--- DESCRIPTION OF THE TASK ---
Please return all lines of the data below containing the string "right".

------ SOURCE RECORDS

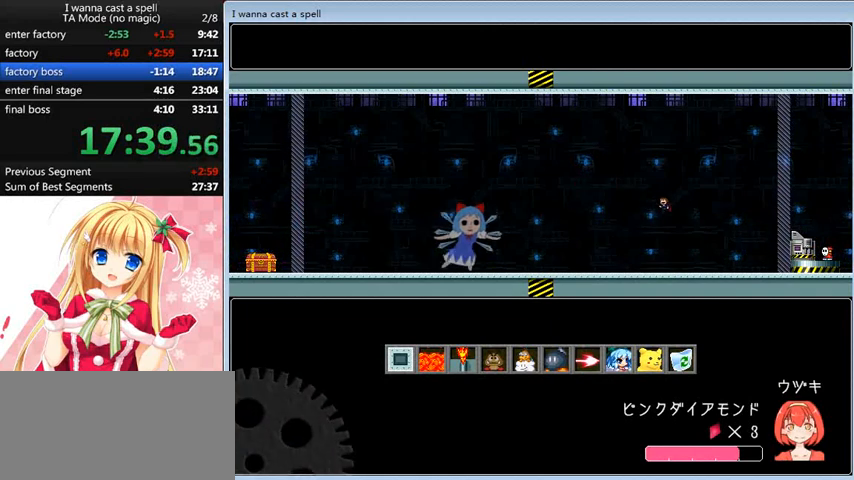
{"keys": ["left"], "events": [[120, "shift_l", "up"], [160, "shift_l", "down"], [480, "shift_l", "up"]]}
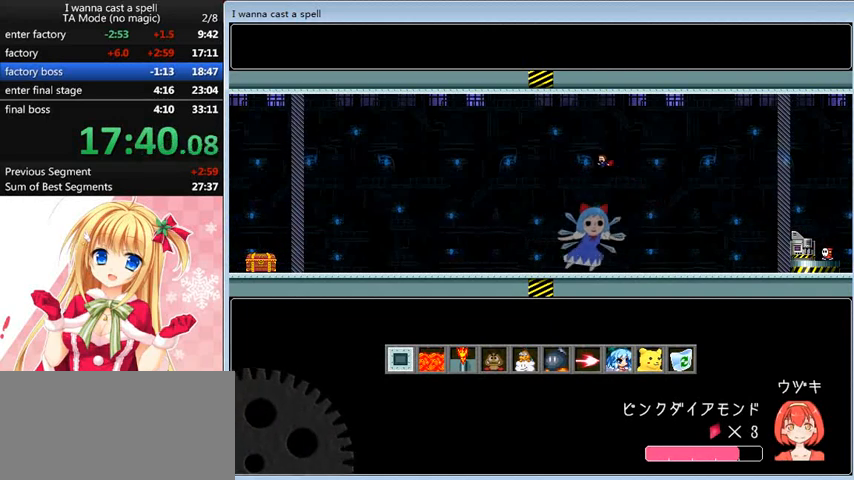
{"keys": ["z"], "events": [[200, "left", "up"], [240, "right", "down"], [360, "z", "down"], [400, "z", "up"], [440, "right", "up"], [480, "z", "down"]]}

------------
------ SOURCE RECORDS

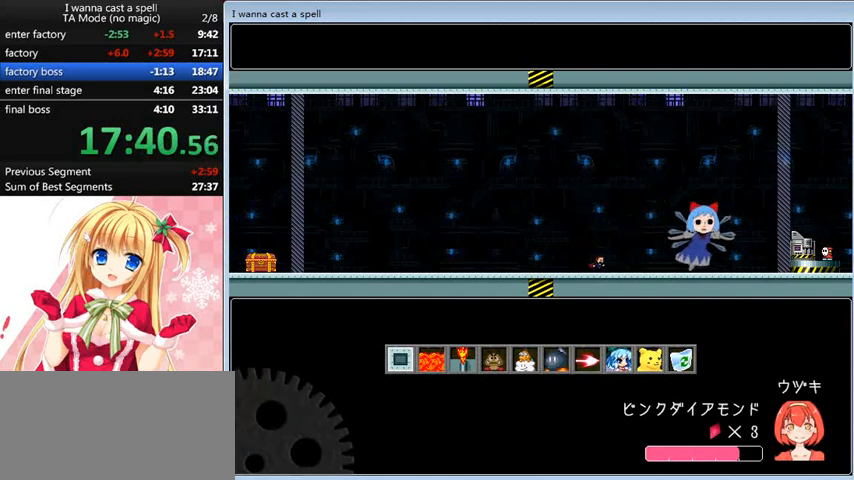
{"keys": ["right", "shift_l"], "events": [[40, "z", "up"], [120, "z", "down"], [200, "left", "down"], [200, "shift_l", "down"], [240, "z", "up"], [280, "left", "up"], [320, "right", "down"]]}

------------

--- OUTPUT OF THE TASK ---
{"keys": ["z"], "events": [[200, "left", "up"], [240, "right", "down"], [360, "z", "down"], [400, "z", "up"], [440, "right", "up"], [480, "z", "down"]]}
{"keys": ["right", "shift_l"], "events": [[40, "z", "up"], [120, "z", "down"], [200, "left", "down"], [200, "shift_l", "down"], [240, "z", "up"], [280, "left", "up"], [320, "right", "down"]]}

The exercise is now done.